Granted. That's a risk investors have to analyze and consider themselves. It can be amelioriated by keeping an eye on the situation, and being ready to take pre-emptive action if you deem such is very likely. However, note, there are also risks of non "government controlled" things as well: firstly, they may be more controlled by the government in the future. Secondly, to some extent, they may already be conrolled, or reported (see earlier in this thread regarding gold dealers).

"3) Cannot claim losses inside qualified accounts"

No, you can't, because you deferred taxes on 401(k) or Traditional IRA contributions. However, the long-term benefits probably outweigh this. Besides, when talking about your retirement horizon, you shouldn't have the mentality of losing money year-after-year.

"4) Cannot withdraw and redeposit funds into an IRA"

No, not for Traditional IRAs. A consideration individuals need to decide.

"5) Promotes the use of Term Insurance"

Can you explain how Traditional IRAs (and presumeably 401(k)s) promote the use of term life insurnace?

"6) No self completion in the event of a permanent disability"

Do you mean here, that if you get disabled, contribs aren't made on behalf of you?

I suppose one could buy insurance for this sort of thing, if such exists, or make a special arrangement with an insurance company.

"7) No death benefits if die prematurely"

Correct.
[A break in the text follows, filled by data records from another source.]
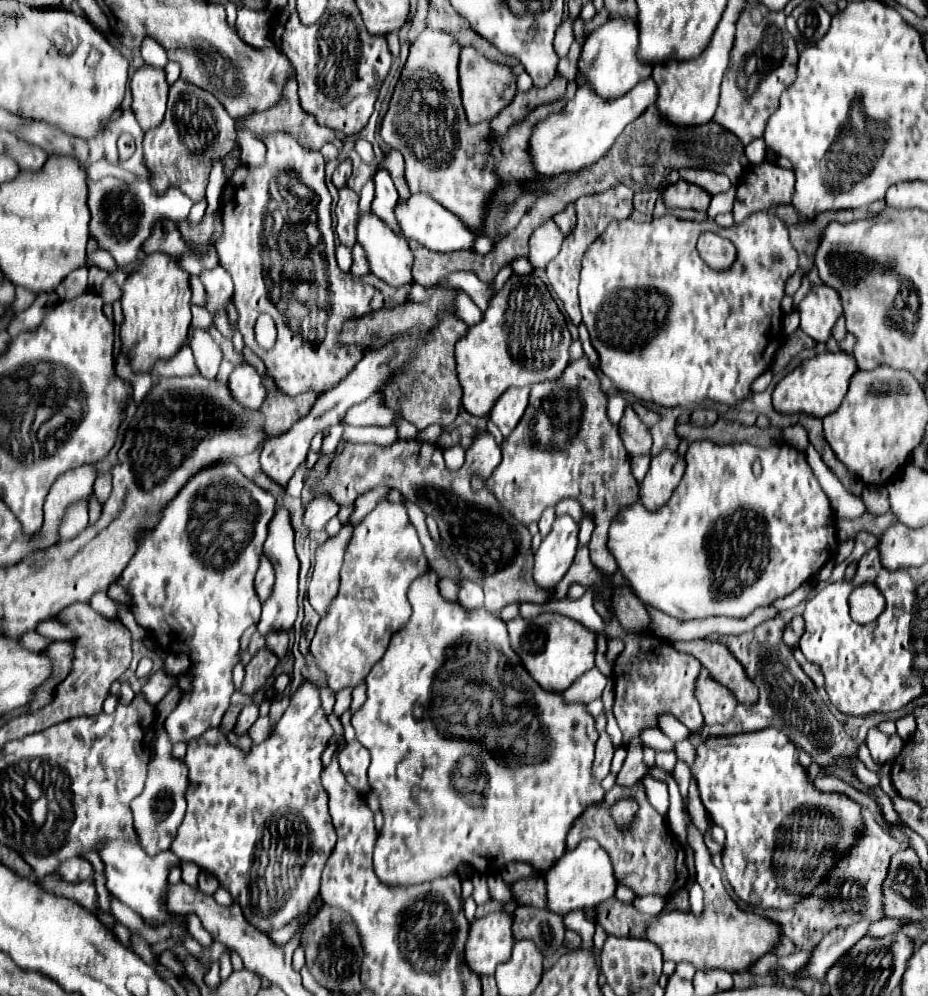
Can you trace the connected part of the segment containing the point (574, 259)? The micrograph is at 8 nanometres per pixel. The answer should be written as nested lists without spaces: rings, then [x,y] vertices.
[[[618,185],[618,187],[612,187],[608,191],[602,191],[602,193],[596,193],[596,195],[586,195],[586,197],[580,197],[576,201],[576,209],[578,209],[578,223],[576,227],[570,231],[570,235],[566,235],[564,243],[562,243],[562,251],[558,253],[558,257],[554,261],[548,263],[546,267],[546,273],[548,273],[548,279],[552,283],[552,289],[556,291],[556,295],[560,297],[562,305],[564,305],[564,311],[566,315],[570,317],[570,321],[578,327],[580,325],[580,305],[578,305],[578,275],[580,275],[580,261],[582,261],[582,255],[586,253],[586,249],[598,239],[598,235],[604,233],[606,225],[610,221],[622,221],[622,219],[628,219],[630,213],[632,213],[632,195],[634,191],[628,189],[626,185]]]

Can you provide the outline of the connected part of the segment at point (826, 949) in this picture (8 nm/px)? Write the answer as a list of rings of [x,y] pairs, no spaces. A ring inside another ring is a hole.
[[[860,921],[850,927],[832,929],[814,949],[812,961],[804,969],[804,975],[814,975],[814,977],[822,979],[824,973],[830,969],[830,965],[834,965],[834,961],[838,961],[838,957],[842,957],[842,953],[846,953],[846,949],[850,949],[850,945],[854,945],[868,933],[868,927],[870,927],[870,921]]]

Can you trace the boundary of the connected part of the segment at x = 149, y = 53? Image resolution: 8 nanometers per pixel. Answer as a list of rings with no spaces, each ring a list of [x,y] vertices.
[[[146,37],[146,39],[142,41],[140,53],[142,53],[144,63],[148,63],[148,65],[154,65],[154,67],[162,67],[162,69],[164,69],[166,63],[168,63],[166,51],[158,45],[158,41],[154,41],[154,39],[150,39],[150,37]]]

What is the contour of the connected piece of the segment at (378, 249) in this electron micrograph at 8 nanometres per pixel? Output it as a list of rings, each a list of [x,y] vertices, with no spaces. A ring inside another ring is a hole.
[[[368,213],[360,215],[358,225],[356,225],[356,231],[358,231],[358,243],[366,251],[366,257],[368,257],[368,263],[370,263],[370,271],[378,279],[386,281],[392,287],[402,287],[402,285],[412,283],[412,263],[414,263],[414,255],[412,255],[406,239],[394,235],[392,229],[382,219],[378,219],[376,215],[368,215]]]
IRAs are tax-advantaged savings vehicles, not annuities or life-insurance plans. You can, however, hold an annuity within an IRA. However, annuities have high expenses, and they provide no additional tax-benefit inside an already tax-benefitted account. I don't think you can buy life insurance within an IRA or Roth IRA, but am not sure.
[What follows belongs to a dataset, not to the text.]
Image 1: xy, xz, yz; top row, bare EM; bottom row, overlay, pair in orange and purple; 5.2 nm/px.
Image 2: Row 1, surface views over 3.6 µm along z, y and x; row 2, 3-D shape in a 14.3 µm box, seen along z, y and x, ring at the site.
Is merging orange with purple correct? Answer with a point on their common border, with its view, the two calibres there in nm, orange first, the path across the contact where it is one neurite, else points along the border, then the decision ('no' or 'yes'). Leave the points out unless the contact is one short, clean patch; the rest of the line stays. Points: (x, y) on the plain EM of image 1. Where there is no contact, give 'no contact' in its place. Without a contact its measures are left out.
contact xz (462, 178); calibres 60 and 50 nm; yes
"8) When taxes rise due to babyboomer's retirement, will pay higher taxes at withdrawl than when deferred going into account."
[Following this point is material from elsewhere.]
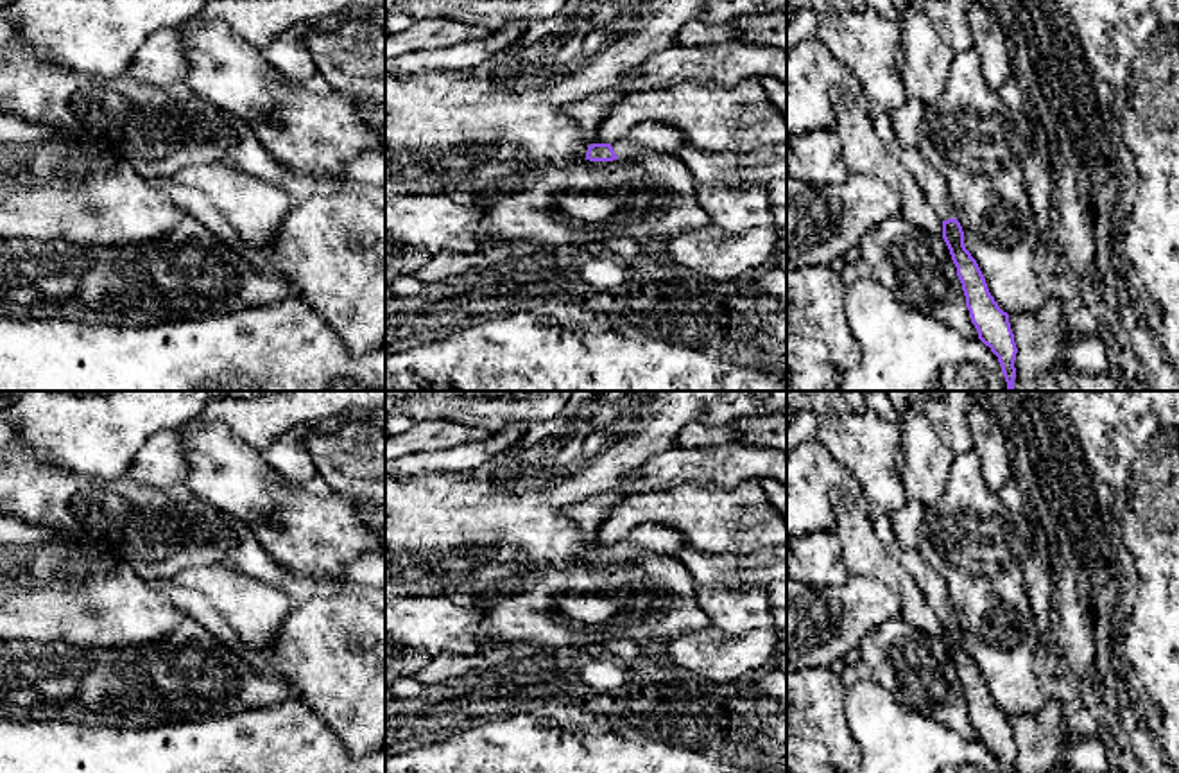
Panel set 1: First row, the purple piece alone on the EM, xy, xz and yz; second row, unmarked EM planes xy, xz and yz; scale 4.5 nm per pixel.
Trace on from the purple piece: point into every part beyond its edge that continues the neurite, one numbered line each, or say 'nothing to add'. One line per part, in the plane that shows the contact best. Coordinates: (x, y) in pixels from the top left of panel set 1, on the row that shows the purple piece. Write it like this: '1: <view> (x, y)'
1: xz (656, 137)

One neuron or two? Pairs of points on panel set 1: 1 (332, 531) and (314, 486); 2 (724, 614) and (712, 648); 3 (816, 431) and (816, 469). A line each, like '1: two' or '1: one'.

A risk you have to decide upon. A few notes: (1) In 2006 and 2007, for those over 70.5, they can donate money directly to a charitable institution from their 401(k), avoiding taxes on it; (2) If your AGI is currently under 100k, you can rollover a 401(k) to a Trad. IRA when you change jobs or retire; you can then convert that to a Roth IRA, paying taxes on the conversion as income, and then reap the benefits of the Roth IRA; for 2008 and beyond, you can convert directly from a 401(k) to a Roth IRA; (3) For 2010 and beyoond, the income limitation on conversion will be eliminated.

"9) Taxes are not saved in qualified plans, only deferred."

True. And if you can't take the deferral, and have to characterize the contribution as qualified, it is much less beneficial.

"10) After age 55 or so, it makes no economic sense to contribute to qualified plans as it takes decades to get exponential growth on the money."

It is less beneficial the older you get, but that doesn't necessarily mean it isn't beneficial. It will depend on how high your taxes are at the time vs. how high you expect them to be when you retire, how long your time-horizon is, and if you will be able to convert to a Roth IRA for tax-free growth for a long time-horizon. I plan on living to 120, so at 55, I'll only be half dead. I think people should take that outlook: don't plan on dying early.

Hope this has been helpful.

Posted

DH003 - I don't think generalized or theoretical posts are very useful. I have asked you before to narrow the focus of your posts and to not attempt to explain points where you have no experience or professional training.

With regard to the question of annuities, there was an earlier post that folks may want to read:

http://benefitslink.com/boards/index.php?showtopic=33594

Annuities are a hybrid product of the insurance industry. There is minimal competition across the industry - most insurance agents only represent their own affiliated products. The two main pitches are the death benefit and the income stream. Annuities tend to be expensive (both due to commissions and imbedded annual fees) and offer relatively low performance. The promised income stream can be duplicated in many ways using laddered CDs, bonds, income focused mutual funds and dividend paying stocks.